[Page-level text extractions]

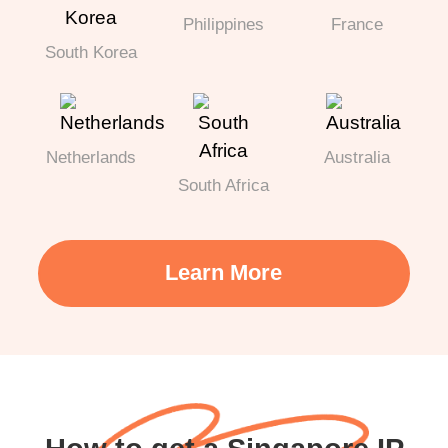
Philippines
France
South Korea
Netherlands
Australia
South Africa
Learn More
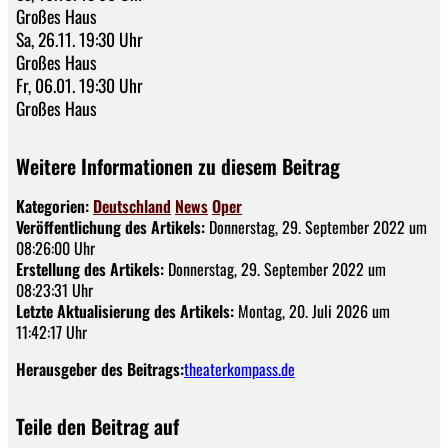
Großes Haus
Sa, 26.11. 19:30 Uhr
Großes Haus
Fr, 06.01. 19:30 Uhr
Großes Haus
Weitere Informationen zu diesem Beitrag
Kategorien:
Deutschland
News
Oper
Veröffentlichung des Artikels:
Donnerstag, 29. September 2022 um
08:26:00 Uhr
Erstellung des Artikels:
Donnerstag, 29. September 2022 um
08:23:31 Uhr
Letzte Aktualisierung des Artikels:
Montag, 20. Juli 2026 um
11:42:17 Uhr
Herausgeber des Beitrags:
theaterkompass.de
Teile den Beitrag auf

▸ **TASK REQUIREMENTS**
Copy out every line of the data above, taking care to leave the pictures out.

▸ **YOUR RESPONSE**
Philippines
France
South Korea
Netherlands
Australia
South Africa
Learn More
Großes Haus
Sa, 26.11. 19:30 Uhr
Großes Haus
Fr, 06.01. 19:30 Uhr
Großes Haus
Weitere Informationen zu diesem Beitrag
Kategorien:
Deutschland
News
Oper
Veröffentlichung des Artikels:
Donnerstag, 29. September 2022 um
08:26:00 Uhr
Erstellung des Artikels:
Donnerstag, 29. September 2022 um
08:23:31 Uhr
Letzte Aktualisierung des Artikels:
Montag, 20. Juli 2026 um
11:42:17 Uhr
Herausgeber des Beitrags:
theaterkompass.de
Teile den Beitrag auf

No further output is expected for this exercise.